By Michel Outridge
This week the Pepperpot Magazine journeyed to the serene and picturesque village of Belle Vue, West Bank Demerara, where the team interacted with the locals, thus, highlighting their way of life.
Belle Vue is home to Guyanese of mixed race, Indo-Guyanese and Afro-Guyanese, who co-exist in harmony without any issues.

The village has two sections. The first is Belle Vue Pilot Scheme which was formed more than 50 years ago by 55 farmers, who left their places of abode in Essequibo, Demerara and Berbice and went there to start the co-op of cane farmers.
The other section is the Belle Vue New Scheme which has many modern houses and good infrastructure.
Belle Vue is French and it means “Pretty View” and it is indeed a pretty place to reside with lush cane fields, the Demerara River in the background and friendly people.
Belle Vue Village is sandwiched between Stanleytown and Good Intent.
The village is home to about 450 residents, who are cash crops, cattle and rice farmers, some private sector workers and some self-employed folk.
In every yard, there are fruit trees and thriving kitchen gardens to ease the pockets of residents. The village has a workshop, a church, a few shops, a few bridges which connect the village to the Public Road and a community centre with a large field for sports activities.
Sapna Muniram is a vendor and a resident, who was by the roadside selling farm-fresh pines. This resident is originally from Long Pond, also on the West Bank Demerara but came to Belle Vue after marriage more than 23 years ago. The union has produced six children, three grown and three school-aged.

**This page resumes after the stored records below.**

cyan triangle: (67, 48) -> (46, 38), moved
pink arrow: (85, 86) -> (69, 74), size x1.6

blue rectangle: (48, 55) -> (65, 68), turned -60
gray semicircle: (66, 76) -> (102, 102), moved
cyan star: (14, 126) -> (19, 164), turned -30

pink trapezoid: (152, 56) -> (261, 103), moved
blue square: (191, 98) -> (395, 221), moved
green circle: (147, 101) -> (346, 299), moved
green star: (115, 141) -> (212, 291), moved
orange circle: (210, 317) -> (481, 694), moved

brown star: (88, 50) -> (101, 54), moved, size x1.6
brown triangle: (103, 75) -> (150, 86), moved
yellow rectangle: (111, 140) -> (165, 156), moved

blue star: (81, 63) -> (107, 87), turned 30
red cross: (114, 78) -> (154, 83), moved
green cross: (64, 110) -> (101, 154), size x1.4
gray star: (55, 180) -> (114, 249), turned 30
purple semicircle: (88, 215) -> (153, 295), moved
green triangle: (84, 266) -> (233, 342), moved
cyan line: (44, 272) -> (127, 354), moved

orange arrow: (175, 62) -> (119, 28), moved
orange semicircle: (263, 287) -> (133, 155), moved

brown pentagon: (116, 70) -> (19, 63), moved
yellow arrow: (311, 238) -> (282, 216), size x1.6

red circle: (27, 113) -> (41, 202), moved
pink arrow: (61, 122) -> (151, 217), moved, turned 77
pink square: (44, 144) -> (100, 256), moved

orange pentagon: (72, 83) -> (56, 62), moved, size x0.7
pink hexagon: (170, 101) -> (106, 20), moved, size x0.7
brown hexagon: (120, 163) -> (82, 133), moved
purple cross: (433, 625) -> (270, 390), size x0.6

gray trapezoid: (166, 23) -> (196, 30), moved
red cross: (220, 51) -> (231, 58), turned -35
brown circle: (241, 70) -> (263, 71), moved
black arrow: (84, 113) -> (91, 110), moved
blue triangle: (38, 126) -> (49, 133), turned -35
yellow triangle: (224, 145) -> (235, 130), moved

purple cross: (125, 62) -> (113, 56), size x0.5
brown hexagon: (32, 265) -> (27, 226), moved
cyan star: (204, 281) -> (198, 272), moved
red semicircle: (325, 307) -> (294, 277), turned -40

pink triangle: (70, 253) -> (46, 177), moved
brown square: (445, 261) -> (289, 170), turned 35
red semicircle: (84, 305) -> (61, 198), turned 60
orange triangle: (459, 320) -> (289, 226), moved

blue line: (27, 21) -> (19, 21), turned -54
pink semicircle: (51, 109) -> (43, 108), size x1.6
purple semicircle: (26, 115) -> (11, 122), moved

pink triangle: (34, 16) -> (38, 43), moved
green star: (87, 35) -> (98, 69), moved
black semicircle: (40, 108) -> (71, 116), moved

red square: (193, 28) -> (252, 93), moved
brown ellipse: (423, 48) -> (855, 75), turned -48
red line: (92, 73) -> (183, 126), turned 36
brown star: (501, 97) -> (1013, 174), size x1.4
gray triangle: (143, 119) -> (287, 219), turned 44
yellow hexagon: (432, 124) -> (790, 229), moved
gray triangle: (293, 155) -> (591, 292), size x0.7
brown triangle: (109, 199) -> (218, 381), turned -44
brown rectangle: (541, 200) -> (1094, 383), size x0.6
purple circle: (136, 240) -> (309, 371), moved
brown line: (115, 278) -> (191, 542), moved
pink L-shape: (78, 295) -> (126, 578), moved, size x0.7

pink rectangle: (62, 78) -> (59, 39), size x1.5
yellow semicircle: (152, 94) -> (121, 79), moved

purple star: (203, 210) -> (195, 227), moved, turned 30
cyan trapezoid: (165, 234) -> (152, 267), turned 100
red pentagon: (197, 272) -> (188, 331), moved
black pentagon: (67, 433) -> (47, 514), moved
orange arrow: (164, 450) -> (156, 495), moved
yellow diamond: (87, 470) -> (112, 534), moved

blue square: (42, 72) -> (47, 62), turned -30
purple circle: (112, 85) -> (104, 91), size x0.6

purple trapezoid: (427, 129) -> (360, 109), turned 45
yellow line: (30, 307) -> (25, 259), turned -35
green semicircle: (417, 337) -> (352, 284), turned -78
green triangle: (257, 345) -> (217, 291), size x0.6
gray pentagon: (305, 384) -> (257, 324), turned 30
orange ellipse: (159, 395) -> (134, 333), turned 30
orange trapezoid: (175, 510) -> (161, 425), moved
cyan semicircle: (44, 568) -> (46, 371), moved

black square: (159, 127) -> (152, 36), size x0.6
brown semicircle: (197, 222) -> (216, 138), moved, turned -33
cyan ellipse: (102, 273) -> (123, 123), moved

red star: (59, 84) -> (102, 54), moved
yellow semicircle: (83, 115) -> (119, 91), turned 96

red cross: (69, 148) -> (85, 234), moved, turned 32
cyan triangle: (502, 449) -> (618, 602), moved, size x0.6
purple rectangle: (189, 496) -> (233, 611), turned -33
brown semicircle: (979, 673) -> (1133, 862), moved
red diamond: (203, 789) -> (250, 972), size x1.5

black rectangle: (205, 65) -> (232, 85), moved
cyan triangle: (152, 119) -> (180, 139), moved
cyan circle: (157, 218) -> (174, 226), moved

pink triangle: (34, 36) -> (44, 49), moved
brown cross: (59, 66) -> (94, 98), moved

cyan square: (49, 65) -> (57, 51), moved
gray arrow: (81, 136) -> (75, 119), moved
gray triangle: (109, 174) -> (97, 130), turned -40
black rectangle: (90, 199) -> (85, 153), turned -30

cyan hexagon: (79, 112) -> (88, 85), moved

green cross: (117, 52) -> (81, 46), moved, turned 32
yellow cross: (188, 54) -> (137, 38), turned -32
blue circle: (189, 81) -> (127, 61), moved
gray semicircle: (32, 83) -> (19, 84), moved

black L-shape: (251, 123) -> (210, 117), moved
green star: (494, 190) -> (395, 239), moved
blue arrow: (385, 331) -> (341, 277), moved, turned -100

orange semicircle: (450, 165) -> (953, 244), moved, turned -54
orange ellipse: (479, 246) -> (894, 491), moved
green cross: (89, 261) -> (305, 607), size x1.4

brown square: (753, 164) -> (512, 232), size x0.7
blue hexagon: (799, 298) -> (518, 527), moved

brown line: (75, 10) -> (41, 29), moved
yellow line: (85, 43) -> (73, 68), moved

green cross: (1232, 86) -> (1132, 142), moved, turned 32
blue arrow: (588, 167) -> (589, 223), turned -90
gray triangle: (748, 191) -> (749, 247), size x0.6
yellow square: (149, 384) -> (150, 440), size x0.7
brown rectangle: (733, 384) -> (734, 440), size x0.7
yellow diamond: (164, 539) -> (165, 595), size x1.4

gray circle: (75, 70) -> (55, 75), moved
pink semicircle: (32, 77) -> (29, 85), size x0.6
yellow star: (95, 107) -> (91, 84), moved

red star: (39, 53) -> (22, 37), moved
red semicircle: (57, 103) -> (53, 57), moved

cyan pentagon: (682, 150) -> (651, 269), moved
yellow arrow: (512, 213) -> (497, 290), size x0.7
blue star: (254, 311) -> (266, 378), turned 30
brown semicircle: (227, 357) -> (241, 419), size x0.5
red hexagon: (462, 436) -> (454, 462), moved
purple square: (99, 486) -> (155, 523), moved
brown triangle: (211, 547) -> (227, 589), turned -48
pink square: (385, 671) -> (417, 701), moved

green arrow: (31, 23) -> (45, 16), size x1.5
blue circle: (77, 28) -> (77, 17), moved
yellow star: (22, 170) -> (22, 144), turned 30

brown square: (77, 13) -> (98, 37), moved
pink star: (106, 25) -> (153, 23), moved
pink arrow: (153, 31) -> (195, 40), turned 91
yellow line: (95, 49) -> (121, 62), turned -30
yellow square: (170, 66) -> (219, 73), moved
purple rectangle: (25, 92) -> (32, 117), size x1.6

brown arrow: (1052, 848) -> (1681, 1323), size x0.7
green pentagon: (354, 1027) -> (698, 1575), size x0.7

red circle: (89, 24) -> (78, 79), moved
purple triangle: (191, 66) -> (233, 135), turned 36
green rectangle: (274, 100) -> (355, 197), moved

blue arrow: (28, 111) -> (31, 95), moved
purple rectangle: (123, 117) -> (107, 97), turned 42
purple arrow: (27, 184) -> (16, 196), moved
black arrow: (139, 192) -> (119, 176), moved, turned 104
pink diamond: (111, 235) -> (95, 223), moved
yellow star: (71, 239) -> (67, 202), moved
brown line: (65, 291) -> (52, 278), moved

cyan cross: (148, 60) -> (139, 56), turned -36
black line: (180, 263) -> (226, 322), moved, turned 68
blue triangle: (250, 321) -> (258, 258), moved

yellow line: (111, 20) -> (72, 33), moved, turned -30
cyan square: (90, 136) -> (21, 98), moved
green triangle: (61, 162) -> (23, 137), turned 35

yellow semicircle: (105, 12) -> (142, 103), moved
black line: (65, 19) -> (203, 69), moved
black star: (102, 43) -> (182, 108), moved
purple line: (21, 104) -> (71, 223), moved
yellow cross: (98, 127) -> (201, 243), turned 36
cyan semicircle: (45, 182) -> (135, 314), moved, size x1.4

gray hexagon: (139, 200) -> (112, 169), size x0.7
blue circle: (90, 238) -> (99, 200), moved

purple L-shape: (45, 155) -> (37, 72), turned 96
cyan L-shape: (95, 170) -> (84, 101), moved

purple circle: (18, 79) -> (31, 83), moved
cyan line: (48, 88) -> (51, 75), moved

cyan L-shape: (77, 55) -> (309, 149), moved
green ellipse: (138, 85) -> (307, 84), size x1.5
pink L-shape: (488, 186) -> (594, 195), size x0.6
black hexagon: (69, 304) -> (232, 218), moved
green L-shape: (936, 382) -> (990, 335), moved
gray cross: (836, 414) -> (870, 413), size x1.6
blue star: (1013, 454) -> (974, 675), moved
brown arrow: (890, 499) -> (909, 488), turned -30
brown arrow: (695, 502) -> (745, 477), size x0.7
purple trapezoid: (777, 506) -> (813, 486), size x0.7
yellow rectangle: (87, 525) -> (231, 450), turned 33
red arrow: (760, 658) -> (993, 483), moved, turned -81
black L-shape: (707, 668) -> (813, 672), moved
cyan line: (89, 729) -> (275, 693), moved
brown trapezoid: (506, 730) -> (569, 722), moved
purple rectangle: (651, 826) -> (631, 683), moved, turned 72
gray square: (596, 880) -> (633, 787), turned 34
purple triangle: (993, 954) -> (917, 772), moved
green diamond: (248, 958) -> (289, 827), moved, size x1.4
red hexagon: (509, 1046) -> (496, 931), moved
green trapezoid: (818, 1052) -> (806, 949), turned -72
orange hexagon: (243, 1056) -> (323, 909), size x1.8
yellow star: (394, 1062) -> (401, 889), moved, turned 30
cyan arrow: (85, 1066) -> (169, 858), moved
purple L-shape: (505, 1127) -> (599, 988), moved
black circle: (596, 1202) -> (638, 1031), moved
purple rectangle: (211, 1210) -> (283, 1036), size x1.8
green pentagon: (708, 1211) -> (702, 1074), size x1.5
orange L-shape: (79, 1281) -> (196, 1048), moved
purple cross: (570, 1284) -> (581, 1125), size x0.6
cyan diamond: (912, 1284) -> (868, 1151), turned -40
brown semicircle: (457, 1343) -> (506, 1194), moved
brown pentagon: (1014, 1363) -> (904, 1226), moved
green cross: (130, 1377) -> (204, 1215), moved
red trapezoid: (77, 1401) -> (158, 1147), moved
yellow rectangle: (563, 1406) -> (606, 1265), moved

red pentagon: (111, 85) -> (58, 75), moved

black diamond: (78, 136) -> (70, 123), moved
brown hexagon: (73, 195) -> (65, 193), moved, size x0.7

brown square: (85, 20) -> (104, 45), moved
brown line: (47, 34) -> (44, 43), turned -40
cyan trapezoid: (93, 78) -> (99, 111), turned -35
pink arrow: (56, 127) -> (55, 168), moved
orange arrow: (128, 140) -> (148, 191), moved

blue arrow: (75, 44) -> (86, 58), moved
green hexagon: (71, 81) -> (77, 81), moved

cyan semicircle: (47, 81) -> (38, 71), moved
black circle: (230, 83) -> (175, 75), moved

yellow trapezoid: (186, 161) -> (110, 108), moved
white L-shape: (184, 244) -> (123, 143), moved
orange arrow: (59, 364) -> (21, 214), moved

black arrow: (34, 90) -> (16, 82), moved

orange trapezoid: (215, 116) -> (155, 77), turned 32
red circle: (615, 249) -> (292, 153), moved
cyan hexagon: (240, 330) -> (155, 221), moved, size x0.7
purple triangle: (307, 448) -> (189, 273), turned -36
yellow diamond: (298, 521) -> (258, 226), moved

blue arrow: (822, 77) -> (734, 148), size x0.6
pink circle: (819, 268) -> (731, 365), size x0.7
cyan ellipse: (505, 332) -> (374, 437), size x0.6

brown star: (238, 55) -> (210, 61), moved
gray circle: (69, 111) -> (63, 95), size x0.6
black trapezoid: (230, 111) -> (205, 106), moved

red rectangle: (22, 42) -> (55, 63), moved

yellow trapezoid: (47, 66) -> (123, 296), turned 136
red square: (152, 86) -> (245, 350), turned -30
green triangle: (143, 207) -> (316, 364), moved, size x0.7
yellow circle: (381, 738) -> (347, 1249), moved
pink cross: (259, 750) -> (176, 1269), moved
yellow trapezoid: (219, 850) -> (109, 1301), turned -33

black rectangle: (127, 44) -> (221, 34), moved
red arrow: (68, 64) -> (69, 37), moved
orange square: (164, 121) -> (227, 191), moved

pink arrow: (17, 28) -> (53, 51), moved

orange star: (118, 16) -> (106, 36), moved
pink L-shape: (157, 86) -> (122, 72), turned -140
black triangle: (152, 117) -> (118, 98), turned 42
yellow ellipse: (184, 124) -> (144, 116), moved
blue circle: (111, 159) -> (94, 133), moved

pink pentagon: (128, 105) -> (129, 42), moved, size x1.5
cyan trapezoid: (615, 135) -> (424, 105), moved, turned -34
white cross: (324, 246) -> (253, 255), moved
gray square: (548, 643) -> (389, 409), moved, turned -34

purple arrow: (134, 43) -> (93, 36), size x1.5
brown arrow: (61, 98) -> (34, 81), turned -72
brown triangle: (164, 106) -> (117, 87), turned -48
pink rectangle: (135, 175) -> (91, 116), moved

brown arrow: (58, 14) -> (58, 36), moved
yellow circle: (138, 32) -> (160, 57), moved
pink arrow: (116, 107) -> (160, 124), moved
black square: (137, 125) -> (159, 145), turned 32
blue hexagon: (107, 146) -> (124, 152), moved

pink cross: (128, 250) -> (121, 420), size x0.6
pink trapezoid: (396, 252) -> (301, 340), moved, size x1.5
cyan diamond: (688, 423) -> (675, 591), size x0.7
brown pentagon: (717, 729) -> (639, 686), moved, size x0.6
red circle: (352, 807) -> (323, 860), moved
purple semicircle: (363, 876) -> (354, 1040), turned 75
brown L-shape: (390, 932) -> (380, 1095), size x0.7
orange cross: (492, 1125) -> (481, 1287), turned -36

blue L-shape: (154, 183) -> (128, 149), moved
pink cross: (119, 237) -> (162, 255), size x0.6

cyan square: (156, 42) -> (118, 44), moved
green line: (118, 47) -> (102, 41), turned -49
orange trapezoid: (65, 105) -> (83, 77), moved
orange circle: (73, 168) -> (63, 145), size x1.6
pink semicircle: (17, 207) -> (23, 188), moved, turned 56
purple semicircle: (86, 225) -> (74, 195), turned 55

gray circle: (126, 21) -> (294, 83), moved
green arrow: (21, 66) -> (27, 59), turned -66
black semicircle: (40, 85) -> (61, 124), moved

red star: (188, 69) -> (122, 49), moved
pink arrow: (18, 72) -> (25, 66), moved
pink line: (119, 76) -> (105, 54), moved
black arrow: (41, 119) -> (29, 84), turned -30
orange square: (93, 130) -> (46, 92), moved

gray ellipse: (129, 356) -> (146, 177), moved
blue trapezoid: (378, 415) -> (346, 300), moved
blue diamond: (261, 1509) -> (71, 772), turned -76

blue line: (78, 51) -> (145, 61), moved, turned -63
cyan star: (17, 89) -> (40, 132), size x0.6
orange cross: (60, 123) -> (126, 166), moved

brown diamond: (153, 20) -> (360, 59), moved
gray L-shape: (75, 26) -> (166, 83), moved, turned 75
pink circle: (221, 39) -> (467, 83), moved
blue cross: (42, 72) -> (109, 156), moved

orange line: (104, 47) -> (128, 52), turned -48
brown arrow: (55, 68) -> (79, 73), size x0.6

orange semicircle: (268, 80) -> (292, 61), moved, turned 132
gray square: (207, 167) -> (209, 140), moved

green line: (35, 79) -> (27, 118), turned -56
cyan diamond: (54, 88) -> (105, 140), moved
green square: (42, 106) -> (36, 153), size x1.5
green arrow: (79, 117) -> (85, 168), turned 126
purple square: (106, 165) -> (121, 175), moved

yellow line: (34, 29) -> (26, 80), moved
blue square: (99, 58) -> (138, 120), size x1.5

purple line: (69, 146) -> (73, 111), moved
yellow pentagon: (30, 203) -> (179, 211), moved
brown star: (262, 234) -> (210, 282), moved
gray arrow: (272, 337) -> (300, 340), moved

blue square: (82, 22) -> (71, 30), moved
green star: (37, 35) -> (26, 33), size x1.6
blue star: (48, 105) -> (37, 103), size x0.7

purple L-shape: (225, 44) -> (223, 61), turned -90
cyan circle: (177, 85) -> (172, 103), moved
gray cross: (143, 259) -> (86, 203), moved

Muniram told the team that she sells the produce from the farm and her husband does the tending to the crops. Collectively, they make ends meet to support their family with an income from daily sales when they have crops of cassava and pine.
The 40-year-old related that when they have crops she would go to the Public Road and set up her small stall to sell the pines from 08:00hrs to till about 18:00hrs.
‘‘This village is a cane cutting place where residents depend heavily on cane farming for a living but with the closure of the Wales Estate a few years ago were forced to do other jobs to support our families,’’ she said.
Muniram reported that her husband cuts cane at the Uitvlugt Sugar Estate on a part-time basis but with COVID-19 he has to rely on farming until things return to normal.
She related that they would do their shopping at either Vreed-en-Hoop, Sister’s Village Market and in the city.
‘‘Well you can’t sit and complain so we are doing what we can to make a living and I have to put up with the sun because this is my job and we depend on it,’’ she said.
Muniram stated that they have been into farming for the past two years and it is a patient kind of living because pines take 18 months just to bear flowers, then another five months to ripen.
‘‘Back dam work not easy and my husband does it and went already and is home taking a rest to return in the afternoon to tend to crops,’’ she said.

Muniram added that most villagers are related and know each other because they are descendants of the first 55 cane farmers that were the first settlers in the village.